All my data from this study can be found here:

am-checkpoints.txt : log of passwords cracked every 10 minutes
am-freq.txt : frequency count of cracked passwords
am-pass.txt : final list of cracked passwords
am-sorted.txt : list of passwords, sorted alphabetically
am.pot : oclHashcat potfile generated by the crack

thanks everyone!  you can follow me on the tweeters @deanpierce


/u/rallias has pointed out that uniq -c will do a frequency count, and I'm dumb for using a website :-)


  1. Any luck with the NTLM hashes from the domain controller? I've tried brute-forcing up to 8 characters, but don't want to run my single gpu for 2 days to try 9 characters.

    1. got about 7, then bailed. Saved the restore file for later.

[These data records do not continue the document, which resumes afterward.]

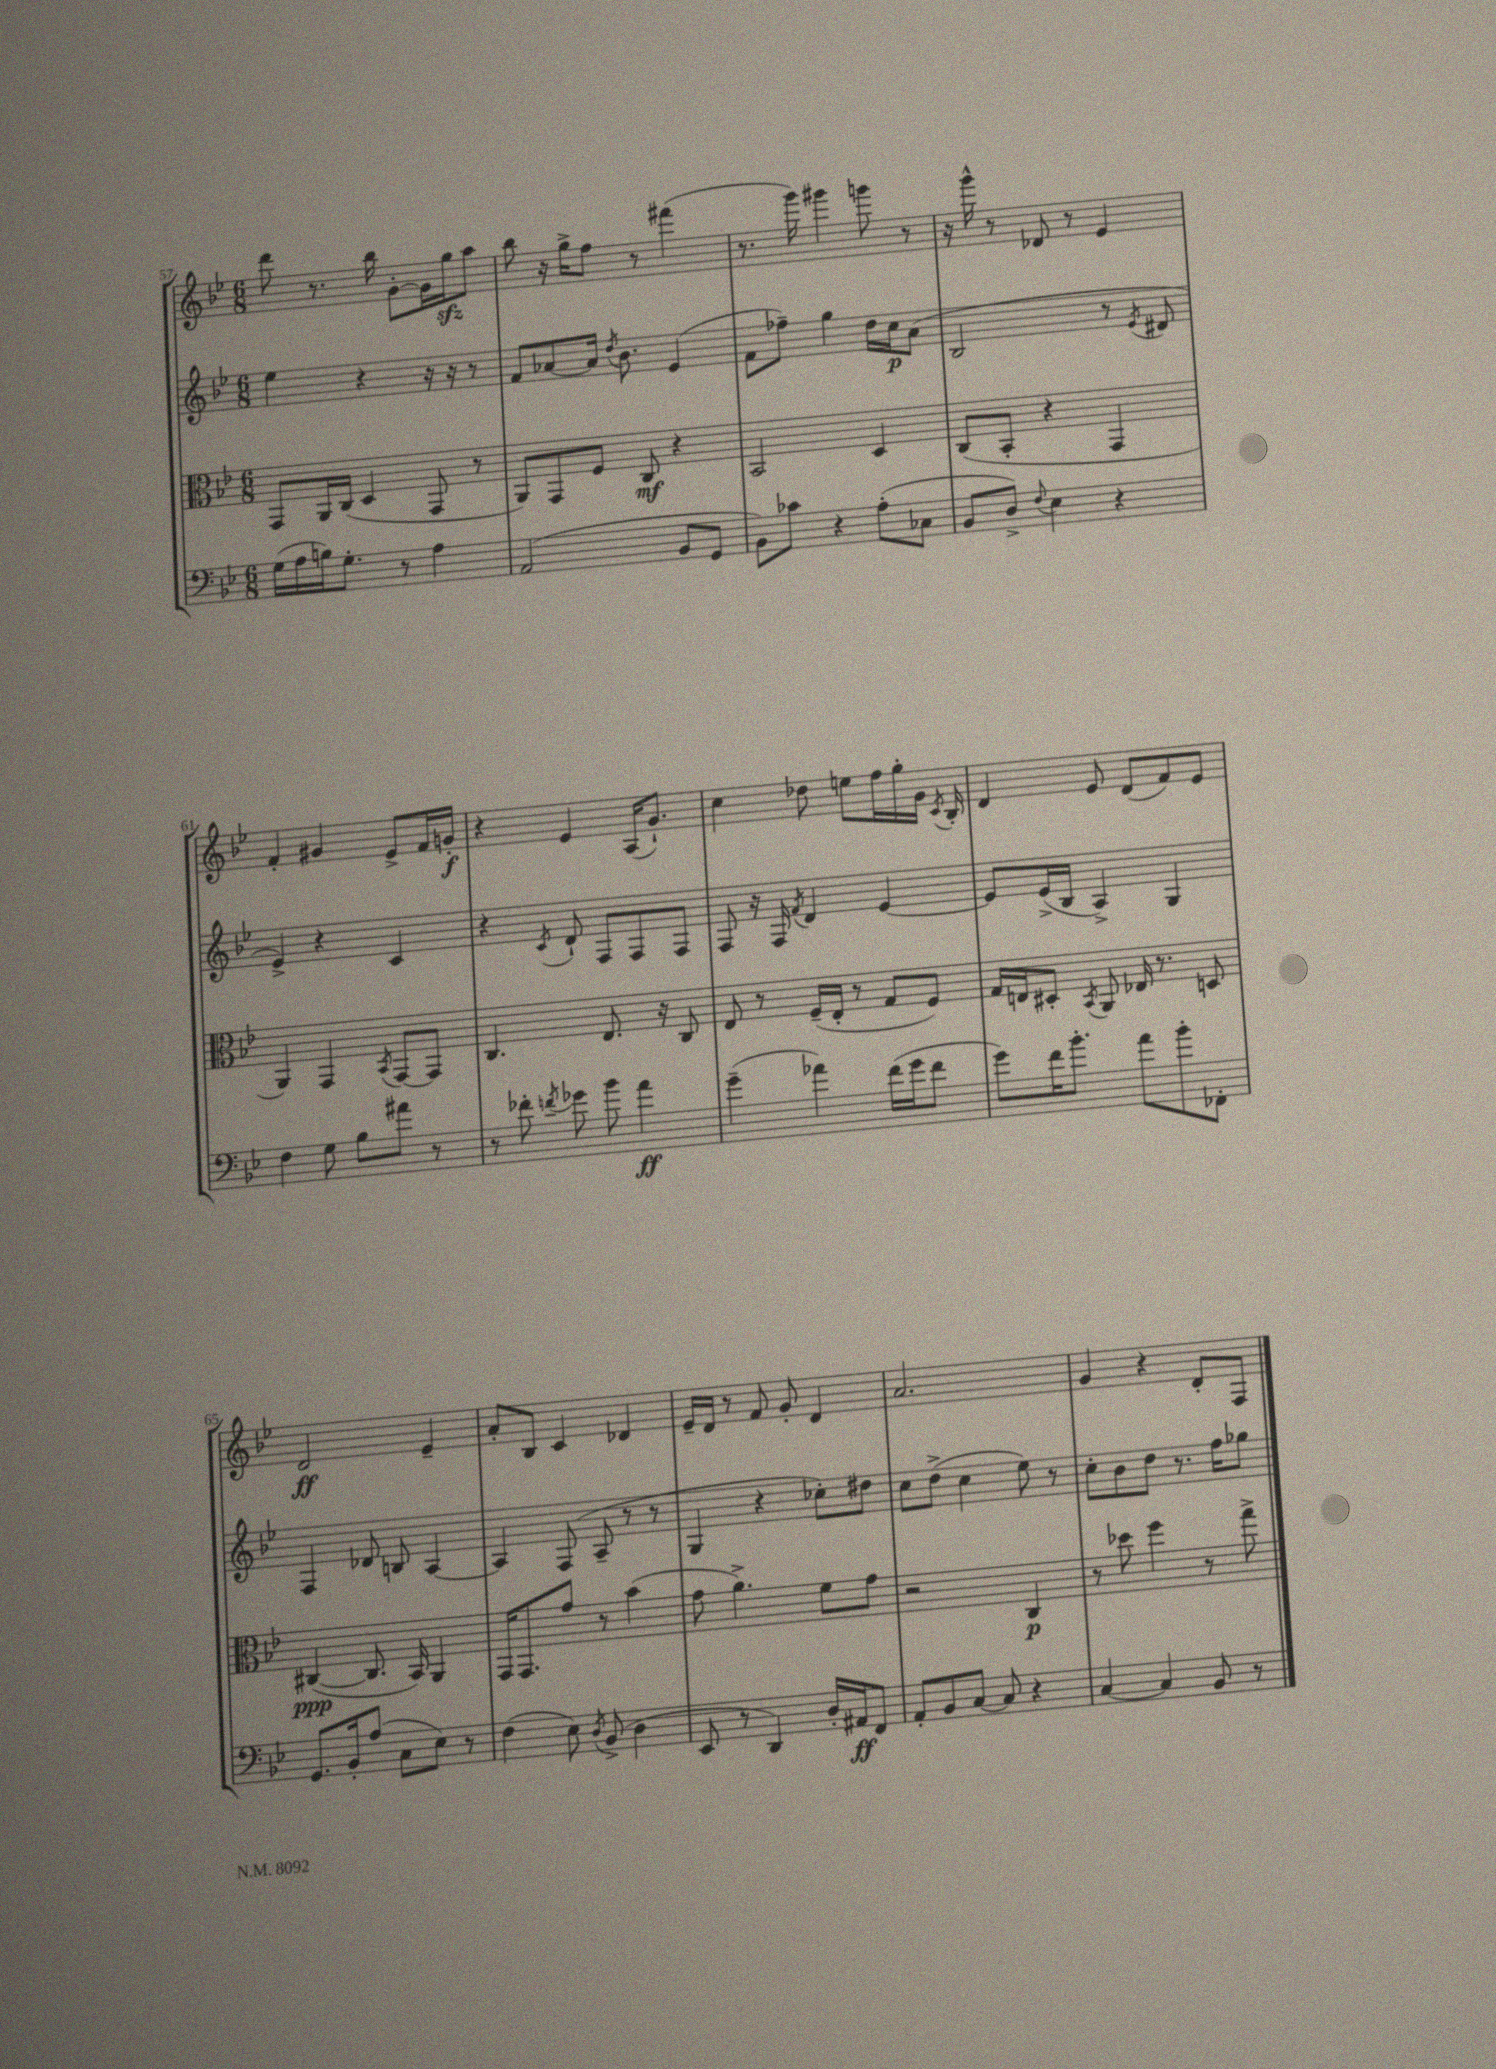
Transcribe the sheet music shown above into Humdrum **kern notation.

**kern	**kern	**kern	**kern
*staff4	*staff3	*staff2	*staff1
*clefF4	*clefC3	*clefG2	*clefG2
*k[b-e-]	*k[b-e-]	*k[b-e-]	*k[b-e-]
*M6/8	*M6/8	*M6/8	*M6/8
(16G	8GG	4ee-	8ddd
16A	.	.	.
16B)	16AA	.	8.r
8.G'	(16C	.	.
.	4D	4r	.
.	.	.	16bb-
8r	.	.	[8g'
4A	8GG	16r	16g]
.	.	16r	16gg
.	8r	8r	8aa
=	=	=	=
(2AA	8AA)	8f	8bb-
.	8GG	[8a-	16r
.	.	.	16gg^
.	8F	16a-]	8ff
.	.	8qdd	.
.	.	8.b-	.
.	8C	.	8r
8BB-	4r	(4e-	(4fff#
8GG	.	.	.
=	=	=	=
8BB-)	2BB-	8f	8.r
8c-	.	8ff-~)	.
.	.	.	16ggg)
4r	.	4gg	4ggg#
(8A'	4D	16dd	8ggg
.	.	16cc	.
8C-	.	(8a	8r
=	=	=	=
8BB-	(8C	2B-	16r
.	.	.	16ggg^^
8D^)	8BB-'	.	8r
8qqF	.	.	.
4E-	4r	.	8d-
.	.	.	8r
4r	4GG	8r	4e-
.	.	8qe-	.
.	.	8d#	.
=	=	=	=
4F	4AA)	4e-^)	4f'
8G	4GG	4r	4g#
8B-	.	.	.
.	8qBB-	.	.
8a#	[8GG	4c	8e-^
8r	8GG]	.	16f
.	.	.	16g'
=	=	=	=
8r	4.C	4r	4r
8f-'	.	.	.
8qf	.	8qc	.
8g-	.	8d`	4e-
8b-	8.E-	8F	.
4a	.	8F	(16A
.	16r	.	8.g`)
.	8C	8F	.
=	=	=	=
(4g~	8E-	8F	4cc
.	8r	16r	.
.	.	16F	.
.	.	8qf	.
4a-)	(16F~	4d	8dd-
.	16E-'	.	.
.	8r	.	8ee
(16f	8G	[4e-	16ff
16g	.	.	16gg'
8f	8F)	.	16g
.	.	.	8qc
.	.	.	16B-'
=	=	=	=
8g)	16G	8e-]	4d
.	16E	.	.
16f	8D#'	(16e-^	.
8.b-'	.	16B-	.
.	8qBB-	.	.
.	8AA	4A^)	8e-
8a	16E-	.	(8d
.	8.r	.	.
8b-'	.	4G	8f)
8FF-'	8D	.	8e-
=	=	=	=
8.GG	([4C#	4F	2d
16BB-'	.	.	.
(8A	8.C#]	8d-	.
8C	.	8B	.
.	16BB-)	.	.
8E-)	4AA	[4A	4e-~
8r	.	.	.
=	=	=	=
(4F	16GG	4A]	8a'
.	8.GG	.	.
.	.	.	8B-
8E-)	8g	(8F	4c
8qD	.	.	.
(8BB-^	8r	8A~	.
4D	(4b-	8r	4d-
.	.	8r	.
=	=	=	=
8EE-	8g	4G	16e-~
.	.	.	16d
8r	4.a^)	.	8r
4DD)	.	4r	8f
.	.	.	8g'
16D'	8f	8cc-')	4d
16AA#	.	.	.
8FF	8g	8dd#	.
=	=	=	=
8AA'	2r	8cc	2.a
8BB-	.	(8dd^	.
[8C	.	4cc	.
8C]	.	.	.
4r	4C	8ee-)	.
.	.	8r	.
=	=	=	=
[4C	8r	8cc'	4g
.	8dd-	8b-	.
4C]	4ff	8dd	4r
.	.	8.r	.
8BB-	8r	.	8d'
.	.	16ff	.
8r	8gg^	8gg-	8F
==	==	==	==
*-	*-	*-	*-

  2. I wonder how much of a difference a bcrypt "workload" setting of 13 instead of 12 would make. Theoretically the time to crack a password would double, but it might be nice to put this to the test on a realistic "cracking rig" like yours. (also, how do think this machine compares to your average, reasonably sophisticated, attacker?)

    The 12 that's used by these passwords seems to be pretty standard, used in most systems as a default value. Perhaps now it's time to start considering changing our software to use a higher default? This is the whole point of bcrypt; so that we _can_ adjust the workload as hardware gets faster.

  3. 4000 is not much.

    So far I cracked 19664 hashes and I don't have any special hardware and I'm using neither JTR or Hashcat.

    I'm using the bcrypt module for python and every time I crack a hash I write it to the database (added a column to the db, it took several hours to mysql to do that).

    The difference is I din't focus on a limited range of accounts.
    I first checked for accounts where the username is also used as the password : there is a lot...If I try every hash I should have more than 600000 cracked hashes at the end.

    Then in a second time I'm testing hashes against a small list of the most common passwords... I have pretty good results too.

    1. Any chance you're willing to share?

  4. I do not have a compatible video card and I'm just trying to test this in theory. So I'm just using Hashcat. I ran the following command and it keeps stating Killed and dies after 3 minutes. Can someone offer some insight?

    root@kali:/usr/share/hashcat# ./hashcat.bin -m3200 -a0 /root/AshleyMadison/member_login_final.txt /usr/share/wordlists/rockyou.txt --debug-file=/root/AshleyMadison/debug.txt

    Initializing hashcat v0.49 with 1 threads and 32mb segment-size...


  5. I don't know how to parse the 156 H/s speed, It seems that you checked about the first 2000 passwords from the rockyou.txt file against 6000000 hashed passwords in 5 days 3 hours. That's about 12G hashes in 5*86400 + 3*3600 seconds ... which is 27100 H/s

  6. hey, just wanna say thanks, someone i know found out their email with personal details were on the ashley madison site, that they didnt create. I downloaded the dump and got the hashed password with winhex, used oclhashcat as per your method with rockyou and 4.5 hours later on my lowly windows pc , it recovered the password.

  7. Probably a silly question: how much does it change the probability of successful brute force password cracking by knowing that bcrypt was used? I mean in a more general sense - do you really need to know the encryption method to crack, or is it moot when using these tools?